Sequences of learning
To reflect current custom, practice and the needs of learners in Australian schools, the Framework has been developed for Years 7–10.
Strands, sub-strands and threads
The following interrelated strands are derived from the aims, and describe different facets of learning the language, and understanding and reflecting on these processes:
- Engaging with texts: engaging with the language, culture and history of the Classical world through the interpretation, analysis and translation of (language) texts
- Understanding: analysing Classical language and culture as resources for understanding meaning and interpreting the ancient and modern worlds.
A set of sub-strands has been identified within each strand; the sub-strands reflect dimensions of language learning, through which the content is organised. The strands and sub-strands do not operate in isolation but are integrated in relation to language use for different purposes in different contexts.
The sub-strands are further differentiated according to a set of ‘threads’ that support the internal organisation of content in each sub-strand. These threads are designed to capture, firstly, a range and variety in the scope of learning and, secondly, a means of expressing progression of content across the learning sequence.
Table 1 identifies the strands, sub-strands and threads.
Table 1: Framework for Classical Languages strands, sub-strands and threads
|Engaging with texts:
Engaging with the language, culture and history of the Classical world through the interpretation, analysis and translation of (language) texts
|1.1 Accessing the ancient world through (language) texts
|Engaging with people and ideas in the ancient world through texts that reveal language use and social and cultural practices
|Engaging with people and ideas in the ancient world, by reading, analysing and interpreting (language) texts
|Conveying information and ideas about ancient society and culture
|1.2 Responding to texts
|Engaging with and responding to (language) texts as literature
|Responding to (language) texts as literature
|Responding to (language) texts through reading aloud, reciting or performing
|Translating (language) texts into English, comparing different interpretations of the same text and explaining these to others
|Translating and explaining (language) texts
|Comparing and evaluating translations
Analysing Classical language and culture as resources for understanding meaning and interpreting the ancient and modern worlds
|2.1 Systems of language
|Understanding the language system, including sound, writing, grammar, vocabulary and text structure
|Sound and writing systems
|Vocabulary acquisition and building
|Text structure and organisation
|2.2 The powerful influence of language and culture
|Understanding how languages vary in use (register, style, standard and non-standard varieties) and change over time and place.
|(Language) in the ancient world and its linguistic legacy
|Cultural legacy of the ancient world in the modern world
|2.3 The role of language and culture
|Understanding the relationship between language and culture
|Relationship between language and culture
|Questioning reactions and assumptions in response to engaging with the Classical world, and considering how this affects own identity and world view
|Reactions to engaging with the ancient world
|Identity as language learner
Concepts, processes, texts and text types
Concepts are the ‘big ideas’ that students work with in engaging with Classical languages.

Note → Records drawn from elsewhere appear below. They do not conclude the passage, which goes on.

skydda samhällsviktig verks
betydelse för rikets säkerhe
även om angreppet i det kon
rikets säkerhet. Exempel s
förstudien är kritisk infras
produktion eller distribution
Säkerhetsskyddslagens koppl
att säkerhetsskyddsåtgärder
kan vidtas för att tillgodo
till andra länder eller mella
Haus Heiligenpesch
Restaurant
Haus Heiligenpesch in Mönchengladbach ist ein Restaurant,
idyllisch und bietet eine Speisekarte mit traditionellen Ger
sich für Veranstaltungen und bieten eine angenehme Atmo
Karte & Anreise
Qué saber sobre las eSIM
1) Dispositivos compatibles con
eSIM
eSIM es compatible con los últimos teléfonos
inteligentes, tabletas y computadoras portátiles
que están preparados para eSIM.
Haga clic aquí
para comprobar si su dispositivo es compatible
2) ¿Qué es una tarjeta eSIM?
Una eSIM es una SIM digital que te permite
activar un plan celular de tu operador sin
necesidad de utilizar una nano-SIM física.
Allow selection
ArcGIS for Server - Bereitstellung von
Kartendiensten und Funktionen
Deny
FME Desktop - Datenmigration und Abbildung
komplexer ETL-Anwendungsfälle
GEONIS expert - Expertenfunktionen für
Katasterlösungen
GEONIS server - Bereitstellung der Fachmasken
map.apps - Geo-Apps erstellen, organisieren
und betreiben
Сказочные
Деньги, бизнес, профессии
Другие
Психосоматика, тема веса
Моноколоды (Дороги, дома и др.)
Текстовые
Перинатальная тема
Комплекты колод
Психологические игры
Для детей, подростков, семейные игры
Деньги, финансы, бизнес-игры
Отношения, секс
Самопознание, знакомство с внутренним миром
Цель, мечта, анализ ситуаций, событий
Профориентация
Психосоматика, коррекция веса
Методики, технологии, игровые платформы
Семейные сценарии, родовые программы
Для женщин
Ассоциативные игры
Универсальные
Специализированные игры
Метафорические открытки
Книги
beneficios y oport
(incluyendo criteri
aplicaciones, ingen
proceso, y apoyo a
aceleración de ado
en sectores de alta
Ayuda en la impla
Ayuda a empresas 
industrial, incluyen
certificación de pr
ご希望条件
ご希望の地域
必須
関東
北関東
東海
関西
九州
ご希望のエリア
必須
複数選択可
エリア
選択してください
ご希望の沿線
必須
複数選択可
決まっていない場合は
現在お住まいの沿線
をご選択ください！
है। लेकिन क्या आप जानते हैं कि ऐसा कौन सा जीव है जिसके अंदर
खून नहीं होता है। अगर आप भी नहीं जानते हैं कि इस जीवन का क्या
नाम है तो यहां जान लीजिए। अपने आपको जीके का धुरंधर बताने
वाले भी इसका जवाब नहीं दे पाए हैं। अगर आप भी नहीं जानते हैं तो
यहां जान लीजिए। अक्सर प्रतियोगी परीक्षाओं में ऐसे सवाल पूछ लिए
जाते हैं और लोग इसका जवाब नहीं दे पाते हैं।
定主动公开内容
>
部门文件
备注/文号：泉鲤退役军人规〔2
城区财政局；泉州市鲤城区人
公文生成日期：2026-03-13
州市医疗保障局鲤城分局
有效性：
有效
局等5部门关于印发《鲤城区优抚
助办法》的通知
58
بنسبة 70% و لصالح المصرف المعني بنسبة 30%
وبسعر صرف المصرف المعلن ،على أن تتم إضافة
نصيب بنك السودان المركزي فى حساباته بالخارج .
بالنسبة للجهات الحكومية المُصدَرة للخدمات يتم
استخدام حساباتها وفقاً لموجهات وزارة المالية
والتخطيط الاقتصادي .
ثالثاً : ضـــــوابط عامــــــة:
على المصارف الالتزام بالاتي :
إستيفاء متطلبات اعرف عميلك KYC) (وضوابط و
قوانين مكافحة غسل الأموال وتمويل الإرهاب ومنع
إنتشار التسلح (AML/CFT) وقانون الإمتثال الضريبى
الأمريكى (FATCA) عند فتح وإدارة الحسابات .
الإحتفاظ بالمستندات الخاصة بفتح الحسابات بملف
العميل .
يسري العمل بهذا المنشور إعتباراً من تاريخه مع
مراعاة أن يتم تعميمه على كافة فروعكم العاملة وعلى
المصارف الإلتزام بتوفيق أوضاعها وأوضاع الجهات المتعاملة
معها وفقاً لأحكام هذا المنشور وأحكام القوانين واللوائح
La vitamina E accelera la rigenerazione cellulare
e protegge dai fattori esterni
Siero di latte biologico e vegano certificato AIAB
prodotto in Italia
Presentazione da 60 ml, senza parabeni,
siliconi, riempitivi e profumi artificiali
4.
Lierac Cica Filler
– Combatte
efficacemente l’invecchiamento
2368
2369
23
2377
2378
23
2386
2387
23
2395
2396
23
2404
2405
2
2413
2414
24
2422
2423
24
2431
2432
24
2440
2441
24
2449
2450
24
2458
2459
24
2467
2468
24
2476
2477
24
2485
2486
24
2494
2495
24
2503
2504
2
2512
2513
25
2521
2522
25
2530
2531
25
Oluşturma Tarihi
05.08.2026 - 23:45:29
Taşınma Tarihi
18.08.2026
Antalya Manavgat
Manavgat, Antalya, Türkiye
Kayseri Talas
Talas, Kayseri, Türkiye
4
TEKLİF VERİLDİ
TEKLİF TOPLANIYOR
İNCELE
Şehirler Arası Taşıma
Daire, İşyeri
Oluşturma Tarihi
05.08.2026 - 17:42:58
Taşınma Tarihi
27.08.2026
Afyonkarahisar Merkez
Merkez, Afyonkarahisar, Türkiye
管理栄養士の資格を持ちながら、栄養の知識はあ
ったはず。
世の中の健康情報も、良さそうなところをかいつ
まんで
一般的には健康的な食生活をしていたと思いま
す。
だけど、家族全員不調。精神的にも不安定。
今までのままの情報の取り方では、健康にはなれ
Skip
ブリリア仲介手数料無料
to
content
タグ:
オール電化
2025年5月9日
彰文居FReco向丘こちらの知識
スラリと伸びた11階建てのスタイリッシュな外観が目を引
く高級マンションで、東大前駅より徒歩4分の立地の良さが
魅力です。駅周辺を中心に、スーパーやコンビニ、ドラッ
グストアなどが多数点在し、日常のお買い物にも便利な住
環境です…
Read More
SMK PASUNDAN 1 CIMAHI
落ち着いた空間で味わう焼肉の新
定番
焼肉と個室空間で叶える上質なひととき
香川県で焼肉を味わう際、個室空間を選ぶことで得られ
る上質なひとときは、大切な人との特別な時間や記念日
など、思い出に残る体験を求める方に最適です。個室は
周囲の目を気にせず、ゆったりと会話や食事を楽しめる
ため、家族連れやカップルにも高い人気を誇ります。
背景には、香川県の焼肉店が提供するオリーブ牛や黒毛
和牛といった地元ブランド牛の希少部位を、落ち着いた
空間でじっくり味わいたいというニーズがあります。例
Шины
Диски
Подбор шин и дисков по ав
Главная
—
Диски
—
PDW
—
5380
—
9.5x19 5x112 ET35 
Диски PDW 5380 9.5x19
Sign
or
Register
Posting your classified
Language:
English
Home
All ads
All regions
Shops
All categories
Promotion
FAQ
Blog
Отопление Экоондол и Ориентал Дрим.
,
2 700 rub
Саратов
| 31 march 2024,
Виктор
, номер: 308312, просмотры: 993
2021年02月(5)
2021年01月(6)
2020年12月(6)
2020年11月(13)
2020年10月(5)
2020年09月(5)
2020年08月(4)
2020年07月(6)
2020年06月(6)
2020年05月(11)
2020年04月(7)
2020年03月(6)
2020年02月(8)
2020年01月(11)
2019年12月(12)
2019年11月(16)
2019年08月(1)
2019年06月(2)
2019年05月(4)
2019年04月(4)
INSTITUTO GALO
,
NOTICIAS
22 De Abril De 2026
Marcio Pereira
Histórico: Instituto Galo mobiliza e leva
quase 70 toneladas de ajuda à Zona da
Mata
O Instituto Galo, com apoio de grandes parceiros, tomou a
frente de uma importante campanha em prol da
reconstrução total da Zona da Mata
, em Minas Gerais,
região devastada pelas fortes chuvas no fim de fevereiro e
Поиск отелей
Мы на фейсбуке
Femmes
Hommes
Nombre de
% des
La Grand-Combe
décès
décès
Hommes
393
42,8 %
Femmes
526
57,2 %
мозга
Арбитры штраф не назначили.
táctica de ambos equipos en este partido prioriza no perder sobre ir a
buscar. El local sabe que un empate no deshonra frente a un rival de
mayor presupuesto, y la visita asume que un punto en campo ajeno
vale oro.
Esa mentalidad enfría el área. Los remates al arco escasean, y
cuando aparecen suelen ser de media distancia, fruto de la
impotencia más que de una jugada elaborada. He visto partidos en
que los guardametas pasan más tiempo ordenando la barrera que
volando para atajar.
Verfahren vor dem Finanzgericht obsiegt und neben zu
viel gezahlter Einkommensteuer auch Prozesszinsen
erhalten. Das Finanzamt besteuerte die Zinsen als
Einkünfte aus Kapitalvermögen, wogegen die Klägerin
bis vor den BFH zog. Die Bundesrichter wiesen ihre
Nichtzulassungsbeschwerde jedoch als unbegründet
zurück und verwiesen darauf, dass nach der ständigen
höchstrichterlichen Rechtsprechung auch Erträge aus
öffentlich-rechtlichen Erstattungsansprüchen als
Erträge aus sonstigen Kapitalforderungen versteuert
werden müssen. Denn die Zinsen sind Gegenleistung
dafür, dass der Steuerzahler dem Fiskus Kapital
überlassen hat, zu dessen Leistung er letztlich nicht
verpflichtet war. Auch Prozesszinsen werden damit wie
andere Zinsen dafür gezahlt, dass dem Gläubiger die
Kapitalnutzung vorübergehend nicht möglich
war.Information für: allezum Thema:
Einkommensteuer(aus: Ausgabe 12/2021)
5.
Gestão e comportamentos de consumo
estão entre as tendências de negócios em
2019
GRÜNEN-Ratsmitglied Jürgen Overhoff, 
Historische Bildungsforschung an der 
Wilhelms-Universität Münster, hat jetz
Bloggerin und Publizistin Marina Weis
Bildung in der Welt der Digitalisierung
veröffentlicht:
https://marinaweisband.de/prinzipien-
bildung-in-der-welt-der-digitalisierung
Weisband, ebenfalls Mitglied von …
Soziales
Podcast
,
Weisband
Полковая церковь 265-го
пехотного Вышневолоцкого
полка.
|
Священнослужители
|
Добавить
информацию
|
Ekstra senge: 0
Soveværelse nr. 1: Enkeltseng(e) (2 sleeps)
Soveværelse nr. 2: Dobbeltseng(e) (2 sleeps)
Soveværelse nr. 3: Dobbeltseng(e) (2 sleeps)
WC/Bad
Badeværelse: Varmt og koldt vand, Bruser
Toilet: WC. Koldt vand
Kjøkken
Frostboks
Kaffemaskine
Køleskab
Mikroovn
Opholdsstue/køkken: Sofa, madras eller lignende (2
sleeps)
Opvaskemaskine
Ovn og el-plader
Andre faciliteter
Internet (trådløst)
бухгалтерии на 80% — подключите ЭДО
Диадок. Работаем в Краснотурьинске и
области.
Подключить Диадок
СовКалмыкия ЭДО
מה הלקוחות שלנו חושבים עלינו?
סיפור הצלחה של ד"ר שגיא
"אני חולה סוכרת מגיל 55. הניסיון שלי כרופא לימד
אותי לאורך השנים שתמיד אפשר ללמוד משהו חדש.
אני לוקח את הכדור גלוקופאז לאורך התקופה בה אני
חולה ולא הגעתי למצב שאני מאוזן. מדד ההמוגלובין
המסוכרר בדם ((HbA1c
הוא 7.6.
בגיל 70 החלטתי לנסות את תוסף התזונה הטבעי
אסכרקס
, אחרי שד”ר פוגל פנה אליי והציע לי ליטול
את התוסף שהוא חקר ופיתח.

The choice of the word ‘concept’ rather than ‘topic’ is deliberate: it marks a shift from description to conceptualisation. The curriculum should invite students not only to describe facts or features of phenomena, situations and events, but also to consider how facts and features relate to concepts or principles. For example, a description of a house can lead to a consideration of the concept of ‘home’ or ‘space’. This shift is necessary because it is concepts that lend themselves most fruitfully to intercultural comparison and engage learners in personal reflection and more substantive learning.
Key concepts for Classical languages include:
- representation (words, icons, symbols)
- nation (origins, social order, politics, religion)
- relationship (family, community, government)
- history and historical appreciation
- attitude, value and belief
- time (the past in the present)
- linguistic evolution
- interconnection across concepts
- intercultural comparisons.
Further examples of concepts for languages can be found in the Australian Curriculum: Languages Foundation to Year 10 Curriculum Design.
Processes include skills (reading, listening, writing) as well as higher-order thinking processes, such as translating, interpreting, obtaining, presenting, informing, conceptualising, analysing, reasoning, connecting, explaining and comparing, evaluating, simplifying, rephrasing, intertextualising, decentring, empathising, mediating and reflecting.
Texts and text types
Texts are central to curriculum development, as all work in language learning can be seen as textual work. The selection of texts for Classical languages is important because they define and reflect the linguistic and cultural identity of the ancient world. Classical languages texts may be synthetic, modified or authentic; they may be in oral, written, digital or multimodal form. Text types for Classical languages include narratives, stories, texts in the public domain, speeches, rhetoric, poetry, plays/drama, written translation, oral interpretation, discussion and explanation.